┌─ Source material

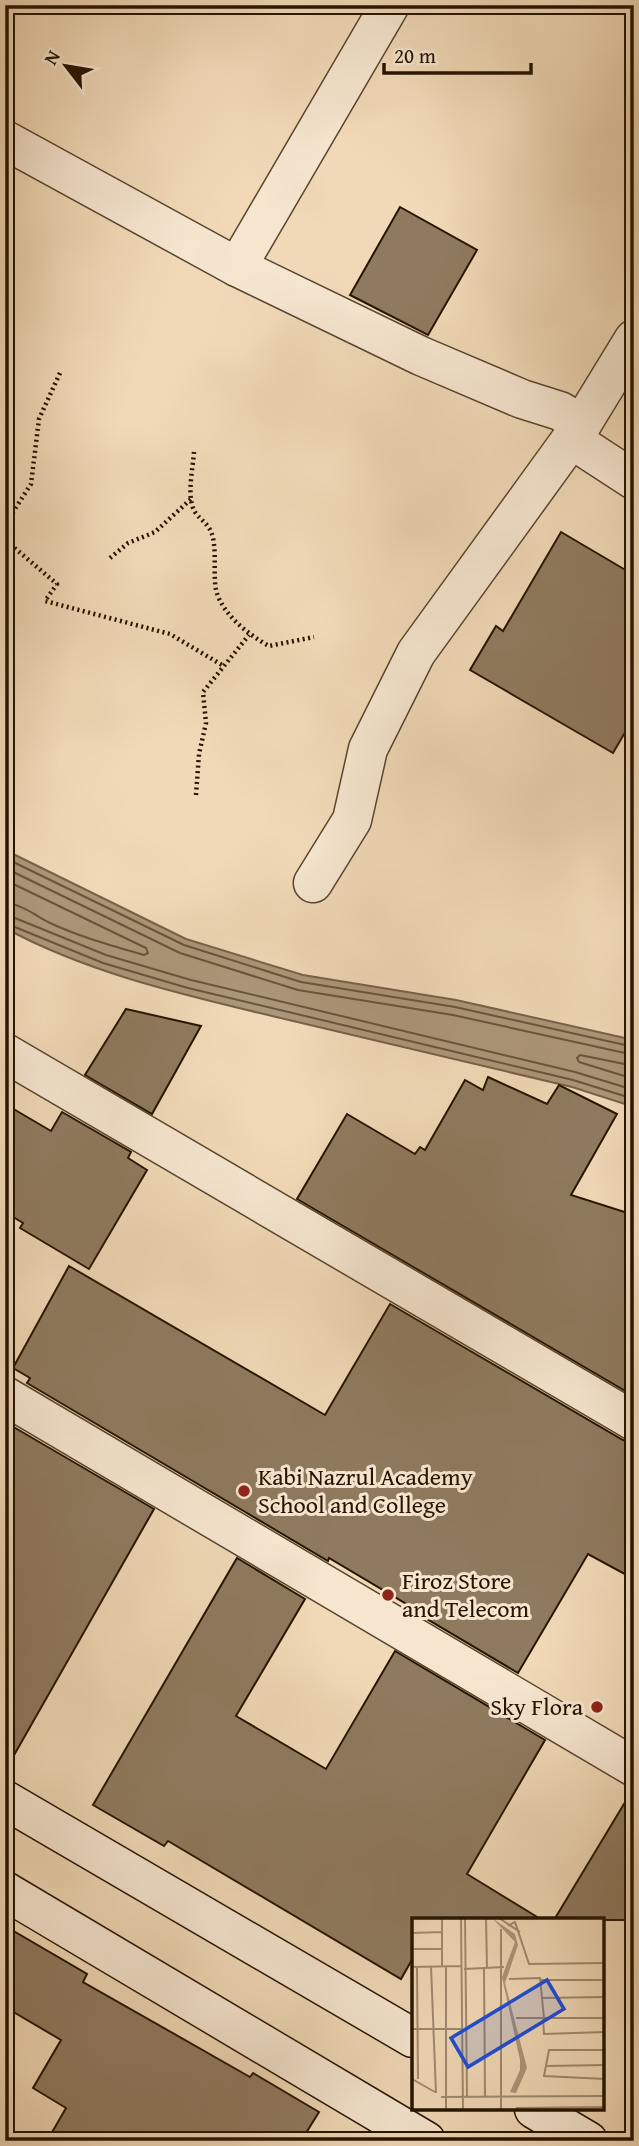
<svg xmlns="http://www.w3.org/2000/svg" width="639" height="2146" font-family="'Gentium Book Plus',serif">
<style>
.water{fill:#ac9679;stroke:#766249;stroke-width:2}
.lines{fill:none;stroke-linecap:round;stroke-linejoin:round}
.shore{stroke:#68553c;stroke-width:2}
.building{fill:#8f7a5f;stroke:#251400;stroke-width:2}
.street-casing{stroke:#58452e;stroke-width:41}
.secondary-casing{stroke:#251400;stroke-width:41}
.path{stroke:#251400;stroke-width:4.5;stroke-dasharray:2 3.5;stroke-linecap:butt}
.street{stroke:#f6e6d0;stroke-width:38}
.secondary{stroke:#f6e6d0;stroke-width:38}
.poi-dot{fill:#8f2418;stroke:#f6e6d0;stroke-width:2.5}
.labels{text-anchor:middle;stroke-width:6;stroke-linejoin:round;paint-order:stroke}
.poi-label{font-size:24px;fill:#251400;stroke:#f6e6d0;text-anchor:start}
.inset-road{fill:none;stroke:#9f8a6e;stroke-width:2}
.view{fill:#1d4ed8;fill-opacity:0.15;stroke:#1d4ed8;stroke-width:3.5}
.inset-edge{fill:none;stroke:#251400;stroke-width:3.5}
</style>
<rect width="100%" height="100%" fill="#f1d9b7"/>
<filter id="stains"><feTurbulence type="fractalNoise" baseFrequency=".00286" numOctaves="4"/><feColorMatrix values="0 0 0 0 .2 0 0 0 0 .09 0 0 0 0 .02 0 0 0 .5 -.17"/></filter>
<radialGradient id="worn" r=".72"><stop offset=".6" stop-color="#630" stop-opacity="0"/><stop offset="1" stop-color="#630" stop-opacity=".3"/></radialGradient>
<path class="water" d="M5 850 186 939 303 975 456 1000 634 1040V1107L572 1087C472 1064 372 1040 272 1016 181 994 88 973 5 928Z"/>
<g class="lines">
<g class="shore">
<polyline points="5,858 184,945 301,982 455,1007 634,1047"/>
<polyline points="5,868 180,953 298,990 453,1015 634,1055"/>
<path d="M5 880 146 948 148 953 144 955C113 946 80 937 50 923 36 916 22 904 5 903"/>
<polyline points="5,914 106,955 191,980 575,1072 634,1090"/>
<polyline points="5,923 103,963 188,988 573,1080 634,1099"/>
<polyline points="634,1066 580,1055 577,1058 579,1062 634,1079"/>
</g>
</g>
<g class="building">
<polygon points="400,207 477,250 428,335 350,295"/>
<polygon points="561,532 634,575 634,717 613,753 470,670 496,626 503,631"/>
<polygon points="126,1009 201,1026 152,1114 85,1075"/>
<polygon points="488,1077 547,1104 559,1085 617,1114 571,1195 634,1215 634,1396 297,1199 347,1114 415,1154 420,1147 425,1150 465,1080 483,1090"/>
<polygon points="5,1104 51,1131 62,1112 131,1152 128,1158 147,1170 89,1269 20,1228 23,1223 5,1212"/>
<polygon points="69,1266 325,1415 390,1304 623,1440 634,1443 634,1579 588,1554 518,1673 417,1613 418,1611 329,1558 328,1561 27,1383 30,1378 13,1368"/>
<polygon points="5,1422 154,1509 5,1771"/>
<polygon points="237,1558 305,1599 236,1716 326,1769 395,1651 545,1740 467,1874 542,1920 413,1920 413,1958 401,1979 168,1841 164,1846 93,1805"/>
<polygon points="633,1789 634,1920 554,1920"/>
<polygon points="5,1926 87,1974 83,1982 250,2077 253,2073 319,2112 301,2141 47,2141 66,2108 33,2088 61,2040 5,2007"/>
</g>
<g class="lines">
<defs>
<g id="street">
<polyline points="5,140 237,267 421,356 522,399 560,411 582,424"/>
<polyline points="237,267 390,5"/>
<polyline points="571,439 634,480"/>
<polyline points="313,883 352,820 368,749 416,653 582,424 634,339"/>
<polyline points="5,1053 634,1421"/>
<polyline points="5,1396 634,1767"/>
</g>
<g id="secondary">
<polyline points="5,1800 413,2038"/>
<polyline points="5,1891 426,2141"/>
<polyline points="534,2109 588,2141"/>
</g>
</defs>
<use href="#street" class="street-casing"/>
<use href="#secondary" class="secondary-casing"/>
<g class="path">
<polyline points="60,373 39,419 31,484 13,512 11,545 57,584 45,601 170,634 222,665"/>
<path d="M194 452C193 468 186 498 195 512 202 522 210 524 213 538 216 553 214 567 215 581 215 609 247 634 269 646L314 637"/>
<polyline points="110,558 128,543 155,532 191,499"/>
<polyline points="196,795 199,754 206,723 203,692 249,635"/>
</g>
<use href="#street" class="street"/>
<use href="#secondary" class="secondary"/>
</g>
<g class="poi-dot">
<circle cx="244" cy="1491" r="7"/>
<circle cx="388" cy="1595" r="7"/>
<circle cx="597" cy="1707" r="7"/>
</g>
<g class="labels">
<g class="poi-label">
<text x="258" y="1485">Kabi Nazrul Academy<tspan x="258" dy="28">School and College</tspan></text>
<text x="402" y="1589">Firoz Store<tspan x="402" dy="28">and Telecom</tspan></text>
<text x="583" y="1715" text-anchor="end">Sky Flora</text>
</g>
</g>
<g transform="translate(412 1918)">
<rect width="192" height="192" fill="#f1d9b7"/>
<path d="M80 0 103 16 106 27 93 65 115 150 104 175 98 174 108 152V142L90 59 103 24Z" fill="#ac9679"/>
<path class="inset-road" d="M30 0V48M49 0 51 192M53 0 55 178M74 0 75 51M87 0 108 14M96 8 103 4 117 46 193 45M0 15 30 14M0 31H30M19 48 24 175M0 49 50 48M5 49 6 161M52 51 92 49M72 51 73 178M97 61 128 60 132 100M129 62H193M129 80 193 79M104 100H193M131 100 132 116 193 114M0 111H50M193 132H137L132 158 193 161M135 148 193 147M0 161 23 174M29 179 193 178M104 190 193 189M34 192V48M89 192V11"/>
<path class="view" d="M135 62 152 91 56 149 39 120Z"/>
<rect width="192" height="192" class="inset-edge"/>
</g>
<rect width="639" height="2146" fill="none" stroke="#f1d9b7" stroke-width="28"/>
<rect x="7" y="7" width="625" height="2132" fill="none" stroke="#251400" stroke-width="3.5"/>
<rect x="14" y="14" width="611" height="2118" fill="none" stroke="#251400" stroke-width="2"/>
<g transform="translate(66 66) rotate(301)" stroke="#f6e6d0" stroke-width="5" paint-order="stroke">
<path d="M0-5L12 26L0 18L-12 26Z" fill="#251400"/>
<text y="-10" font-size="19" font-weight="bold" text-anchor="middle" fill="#251400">N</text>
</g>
<path d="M384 63v10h147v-10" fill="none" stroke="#251400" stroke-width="3.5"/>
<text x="394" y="63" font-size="21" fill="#251400" stroke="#f6e6d0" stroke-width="5" paint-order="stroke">20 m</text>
<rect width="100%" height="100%" filter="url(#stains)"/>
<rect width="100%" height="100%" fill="url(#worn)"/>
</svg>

└─

◆ Exercise ◆
What is needed is a copy of every line above in which "round" appears.

◆ Your response ◆
.lines{fill:none;stroke-linecap:round;stroke-linejoin:round}
.labels{text-anchor:middle;stroke-width:6;stroke-linejoin:round;paint-order:stroke}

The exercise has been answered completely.